## Data shown
* * * * * * *

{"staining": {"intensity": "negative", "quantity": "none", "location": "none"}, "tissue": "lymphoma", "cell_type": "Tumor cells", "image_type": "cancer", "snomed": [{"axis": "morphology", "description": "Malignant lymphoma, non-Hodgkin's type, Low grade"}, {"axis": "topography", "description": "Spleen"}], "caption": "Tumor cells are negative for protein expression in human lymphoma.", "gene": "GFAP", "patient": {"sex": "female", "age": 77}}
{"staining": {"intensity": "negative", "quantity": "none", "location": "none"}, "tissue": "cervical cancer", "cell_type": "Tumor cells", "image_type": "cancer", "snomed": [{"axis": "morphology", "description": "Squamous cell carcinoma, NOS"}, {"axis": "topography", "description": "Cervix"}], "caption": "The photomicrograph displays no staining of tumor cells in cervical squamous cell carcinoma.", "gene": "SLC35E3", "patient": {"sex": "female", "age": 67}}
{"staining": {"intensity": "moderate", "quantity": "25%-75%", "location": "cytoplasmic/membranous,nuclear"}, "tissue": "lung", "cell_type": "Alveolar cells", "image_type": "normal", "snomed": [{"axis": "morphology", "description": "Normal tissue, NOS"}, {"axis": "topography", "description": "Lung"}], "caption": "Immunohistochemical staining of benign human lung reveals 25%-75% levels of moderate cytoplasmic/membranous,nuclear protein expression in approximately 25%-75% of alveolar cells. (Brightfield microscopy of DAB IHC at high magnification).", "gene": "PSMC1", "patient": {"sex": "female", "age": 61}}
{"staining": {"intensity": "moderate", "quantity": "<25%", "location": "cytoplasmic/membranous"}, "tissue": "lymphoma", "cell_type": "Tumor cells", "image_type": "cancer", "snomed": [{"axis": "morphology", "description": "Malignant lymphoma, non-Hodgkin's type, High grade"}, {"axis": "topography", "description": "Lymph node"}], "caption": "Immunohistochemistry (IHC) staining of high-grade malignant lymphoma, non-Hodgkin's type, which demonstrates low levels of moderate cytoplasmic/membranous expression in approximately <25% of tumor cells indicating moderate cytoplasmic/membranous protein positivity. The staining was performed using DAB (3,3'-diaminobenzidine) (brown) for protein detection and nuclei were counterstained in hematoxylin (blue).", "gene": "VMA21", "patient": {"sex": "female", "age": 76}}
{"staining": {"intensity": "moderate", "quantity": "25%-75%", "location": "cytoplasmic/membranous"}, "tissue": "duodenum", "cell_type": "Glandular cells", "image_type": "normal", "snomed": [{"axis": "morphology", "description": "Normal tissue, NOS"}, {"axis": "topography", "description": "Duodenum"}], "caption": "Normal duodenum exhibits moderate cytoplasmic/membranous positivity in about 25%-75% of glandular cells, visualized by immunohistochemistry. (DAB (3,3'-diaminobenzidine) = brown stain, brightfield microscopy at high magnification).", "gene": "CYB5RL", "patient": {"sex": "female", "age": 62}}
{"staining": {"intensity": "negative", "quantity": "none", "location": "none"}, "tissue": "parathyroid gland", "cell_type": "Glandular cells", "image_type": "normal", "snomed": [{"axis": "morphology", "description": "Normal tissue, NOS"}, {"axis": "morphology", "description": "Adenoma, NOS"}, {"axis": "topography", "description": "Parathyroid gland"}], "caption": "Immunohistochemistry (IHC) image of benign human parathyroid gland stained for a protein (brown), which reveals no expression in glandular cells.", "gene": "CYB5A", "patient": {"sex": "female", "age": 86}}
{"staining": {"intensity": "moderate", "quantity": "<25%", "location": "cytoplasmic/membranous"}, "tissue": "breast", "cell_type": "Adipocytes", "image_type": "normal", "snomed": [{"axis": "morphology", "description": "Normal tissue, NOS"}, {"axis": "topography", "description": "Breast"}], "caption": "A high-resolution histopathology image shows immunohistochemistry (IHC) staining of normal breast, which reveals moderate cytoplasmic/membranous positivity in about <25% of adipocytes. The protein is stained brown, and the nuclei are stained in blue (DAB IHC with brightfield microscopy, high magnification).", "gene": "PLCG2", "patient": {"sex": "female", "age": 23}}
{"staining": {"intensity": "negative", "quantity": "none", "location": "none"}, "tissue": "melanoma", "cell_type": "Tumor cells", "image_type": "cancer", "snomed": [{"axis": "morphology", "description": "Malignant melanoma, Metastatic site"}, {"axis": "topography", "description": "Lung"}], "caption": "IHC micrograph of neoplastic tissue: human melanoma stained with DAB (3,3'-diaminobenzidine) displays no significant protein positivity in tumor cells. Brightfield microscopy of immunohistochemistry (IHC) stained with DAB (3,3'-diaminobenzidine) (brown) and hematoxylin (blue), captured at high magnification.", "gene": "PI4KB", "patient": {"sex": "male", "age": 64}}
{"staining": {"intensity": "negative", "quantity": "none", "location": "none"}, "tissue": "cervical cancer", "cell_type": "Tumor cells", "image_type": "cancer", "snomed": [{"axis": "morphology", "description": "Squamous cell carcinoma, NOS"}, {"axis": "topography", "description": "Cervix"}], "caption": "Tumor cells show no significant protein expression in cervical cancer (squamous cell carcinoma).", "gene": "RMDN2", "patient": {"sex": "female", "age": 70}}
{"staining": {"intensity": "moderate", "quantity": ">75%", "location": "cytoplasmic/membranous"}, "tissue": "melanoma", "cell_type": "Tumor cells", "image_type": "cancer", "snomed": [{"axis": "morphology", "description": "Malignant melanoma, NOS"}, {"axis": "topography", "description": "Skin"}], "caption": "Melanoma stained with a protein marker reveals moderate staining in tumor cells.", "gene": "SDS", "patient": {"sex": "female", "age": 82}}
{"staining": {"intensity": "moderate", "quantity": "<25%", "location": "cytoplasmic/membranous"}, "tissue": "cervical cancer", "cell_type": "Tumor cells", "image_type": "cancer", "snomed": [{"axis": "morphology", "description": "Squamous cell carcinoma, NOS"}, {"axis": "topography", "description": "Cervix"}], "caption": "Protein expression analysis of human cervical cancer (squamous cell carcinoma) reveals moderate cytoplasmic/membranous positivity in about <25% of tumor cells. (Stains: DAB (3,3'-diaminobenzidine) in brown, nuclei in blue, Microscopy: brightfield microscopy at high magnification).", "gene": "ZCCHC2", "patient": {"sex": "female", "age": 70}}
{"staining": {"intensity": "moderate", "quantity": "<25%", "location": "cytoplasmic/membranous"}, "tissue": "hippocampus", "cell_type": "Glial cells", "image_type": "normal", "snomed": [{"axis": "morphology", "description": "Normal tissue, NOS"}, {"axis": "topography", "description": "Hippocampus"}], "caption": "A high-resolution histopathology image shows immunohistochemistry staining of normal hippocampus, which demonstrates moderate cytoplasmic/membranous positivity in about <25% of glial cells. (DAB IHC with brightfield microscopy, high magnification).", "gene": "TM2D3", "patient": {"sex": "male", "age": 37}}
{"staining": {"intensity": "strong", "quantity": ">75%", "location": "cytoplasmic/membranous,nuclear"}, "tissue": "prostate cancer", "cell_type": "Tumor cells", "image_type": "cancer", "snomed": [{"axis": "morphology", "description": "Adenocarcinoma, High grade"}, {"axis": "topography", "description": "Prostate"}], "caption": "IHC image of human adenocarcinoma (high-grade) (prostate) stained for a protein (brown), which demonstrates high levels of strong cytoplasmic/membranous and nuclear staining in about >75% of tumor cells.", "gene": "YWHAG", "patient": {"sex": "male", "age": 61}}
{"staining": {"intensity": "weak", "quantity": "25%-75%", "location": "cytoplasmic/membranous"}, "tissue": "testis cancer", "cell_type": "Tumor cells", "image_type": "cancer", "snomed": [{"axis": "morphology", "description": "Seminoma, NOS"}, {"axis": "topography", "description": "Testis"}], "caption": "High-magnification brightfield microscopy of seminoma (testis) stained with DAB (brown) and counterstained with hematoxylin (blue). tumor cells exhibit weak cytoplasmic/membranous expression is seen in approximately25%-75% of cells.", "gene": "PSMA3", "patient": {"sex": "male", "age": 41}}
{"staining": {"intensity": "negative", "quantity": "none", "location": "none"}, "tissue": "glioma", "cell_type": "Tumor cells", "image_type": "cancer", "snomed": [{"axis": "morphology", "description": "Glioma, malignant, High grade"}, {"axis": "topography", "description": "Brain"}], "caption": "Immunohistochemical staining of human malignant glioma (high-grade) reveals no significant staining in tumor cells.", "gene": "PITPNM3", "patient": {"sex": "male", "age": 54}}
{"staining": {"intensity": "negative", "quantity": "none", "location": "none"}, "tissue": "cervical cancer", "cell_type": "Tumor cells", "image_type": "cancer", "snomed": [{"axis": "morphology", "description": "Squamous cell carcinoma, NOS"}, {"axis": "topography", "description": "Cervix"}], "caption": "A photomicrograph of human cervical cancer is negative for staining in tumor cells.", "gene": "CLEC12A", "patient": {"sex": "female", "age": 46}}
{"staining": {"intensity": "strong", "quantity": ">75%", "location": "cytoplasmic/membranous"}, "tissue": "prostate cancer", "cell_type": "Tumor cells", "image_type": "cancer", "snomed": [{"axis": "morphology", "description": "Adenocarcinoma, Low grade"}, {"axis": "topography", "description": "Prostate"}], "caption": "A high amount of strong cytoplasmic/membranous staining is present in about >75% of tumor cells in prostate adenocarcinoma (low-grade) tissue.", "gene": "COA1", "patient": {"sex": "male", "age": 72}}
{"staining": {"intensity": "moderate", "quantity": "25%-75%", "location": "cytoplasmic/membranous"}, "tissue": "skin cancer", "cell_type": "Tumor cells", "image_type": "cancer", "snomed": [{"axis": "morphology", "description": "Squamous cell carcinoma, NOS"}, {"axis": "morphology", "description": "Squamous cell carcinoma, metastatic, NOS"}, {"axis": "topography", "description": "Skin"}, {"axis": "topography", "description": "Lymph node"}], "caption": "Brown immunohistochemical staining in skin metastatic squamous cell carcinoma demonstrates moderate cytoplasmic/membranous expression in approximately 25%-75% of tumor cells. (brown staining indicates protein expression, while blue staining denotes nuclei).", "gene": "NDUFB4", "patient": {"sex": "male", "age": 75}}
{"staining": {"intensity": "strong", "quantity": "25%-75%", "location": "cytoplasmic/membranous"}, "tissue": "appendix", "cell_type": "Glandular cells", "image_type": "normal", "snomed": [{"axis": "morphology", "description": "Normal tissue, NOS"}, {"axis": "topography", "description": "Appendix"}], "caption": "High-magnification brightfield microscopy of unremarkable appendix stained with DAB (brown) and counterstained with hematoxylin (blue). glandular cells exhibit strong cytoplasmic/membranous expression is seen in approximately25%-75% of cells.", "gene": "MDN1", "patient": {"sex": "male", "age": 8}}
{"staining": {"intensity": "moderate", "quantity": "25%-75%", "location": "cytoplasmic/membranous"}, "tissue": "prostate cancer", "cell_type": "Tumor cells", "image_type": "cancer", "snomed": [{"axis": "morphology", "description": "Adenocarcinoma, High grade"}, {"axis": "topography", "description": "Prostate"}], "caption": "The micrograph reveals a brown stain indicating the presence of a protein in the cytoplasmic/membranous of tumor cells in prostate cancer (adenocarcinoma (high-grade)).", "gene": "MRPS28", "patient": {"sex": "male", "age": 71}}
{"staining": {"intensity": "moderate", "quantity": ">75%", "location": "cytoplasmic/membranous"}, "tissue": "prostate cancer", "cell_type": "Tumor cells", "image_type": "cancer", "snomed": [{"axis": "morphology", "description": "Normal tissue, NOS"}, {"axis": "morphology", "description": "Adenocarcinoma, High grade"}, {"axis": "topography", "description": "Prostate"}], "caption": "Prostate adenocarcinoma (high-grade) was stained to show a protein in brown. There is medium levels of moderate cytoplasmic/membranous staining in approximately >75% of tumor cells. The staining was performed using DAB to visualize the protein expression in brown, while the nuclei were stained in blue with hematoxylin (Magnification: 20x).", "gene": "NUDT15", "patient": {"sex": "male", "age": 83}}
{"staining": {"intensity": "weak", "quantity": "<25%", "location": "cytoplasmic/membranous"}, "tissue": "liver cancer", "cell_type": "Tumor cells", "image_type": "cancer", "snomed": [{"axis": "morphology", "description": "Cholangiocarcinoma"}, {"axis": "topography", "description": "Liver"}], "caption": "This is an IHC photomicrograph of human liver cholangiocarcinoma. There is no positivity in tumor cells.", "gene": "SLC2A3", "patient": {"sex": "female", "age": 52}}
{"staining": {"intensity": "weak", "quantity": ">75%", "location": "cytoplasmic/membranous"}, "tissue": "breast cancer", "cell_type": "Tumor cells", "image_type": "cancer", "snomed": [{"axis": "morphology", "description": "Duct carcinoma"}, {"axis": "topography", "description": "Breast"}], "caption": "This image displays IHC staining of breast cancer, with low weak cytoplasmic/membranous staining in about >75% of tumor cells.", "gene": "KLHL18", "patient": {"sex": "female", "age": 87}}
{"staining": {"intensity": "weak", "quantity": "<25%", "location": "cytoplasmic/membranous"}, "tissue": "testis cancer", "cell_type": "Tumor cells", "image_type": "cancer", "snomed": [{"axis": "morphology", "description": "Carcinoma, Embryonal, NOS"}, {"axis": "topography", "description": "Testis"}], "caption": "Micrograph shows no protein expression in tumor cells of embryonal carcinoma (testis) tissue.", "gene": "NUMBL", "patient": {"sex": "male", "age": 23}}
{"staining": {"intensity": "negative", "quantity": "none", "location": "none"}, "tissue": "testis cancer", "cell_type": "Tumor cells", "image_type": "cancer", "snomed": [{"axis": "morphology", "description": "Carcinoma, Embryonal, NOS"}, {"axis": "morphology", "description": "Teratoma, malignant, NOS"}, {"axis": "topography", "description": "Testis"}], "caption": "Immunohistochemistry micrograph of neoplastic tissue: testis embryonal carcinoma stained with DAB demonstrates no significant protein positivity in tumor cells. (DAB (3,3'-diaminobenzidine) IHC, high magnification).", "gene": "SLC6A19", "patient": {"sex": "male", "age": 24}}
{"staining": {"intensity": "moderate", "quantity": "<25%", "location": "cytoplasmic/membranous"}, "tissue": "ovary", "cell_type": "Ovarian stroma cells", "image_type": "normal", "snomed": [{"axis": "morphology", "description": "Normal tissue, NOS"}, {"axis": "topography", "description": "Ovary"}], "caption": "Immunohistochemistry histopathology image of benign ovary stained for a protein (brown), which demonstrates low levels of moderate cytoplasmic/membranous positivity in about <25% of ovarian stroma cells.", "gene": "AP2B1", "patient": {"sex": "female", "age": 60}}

* * * * * * *

## Aim of the exercise
Check every line of the entries for "Embryonal" and report how many lines contain it, without any other words.

## Result of the task
2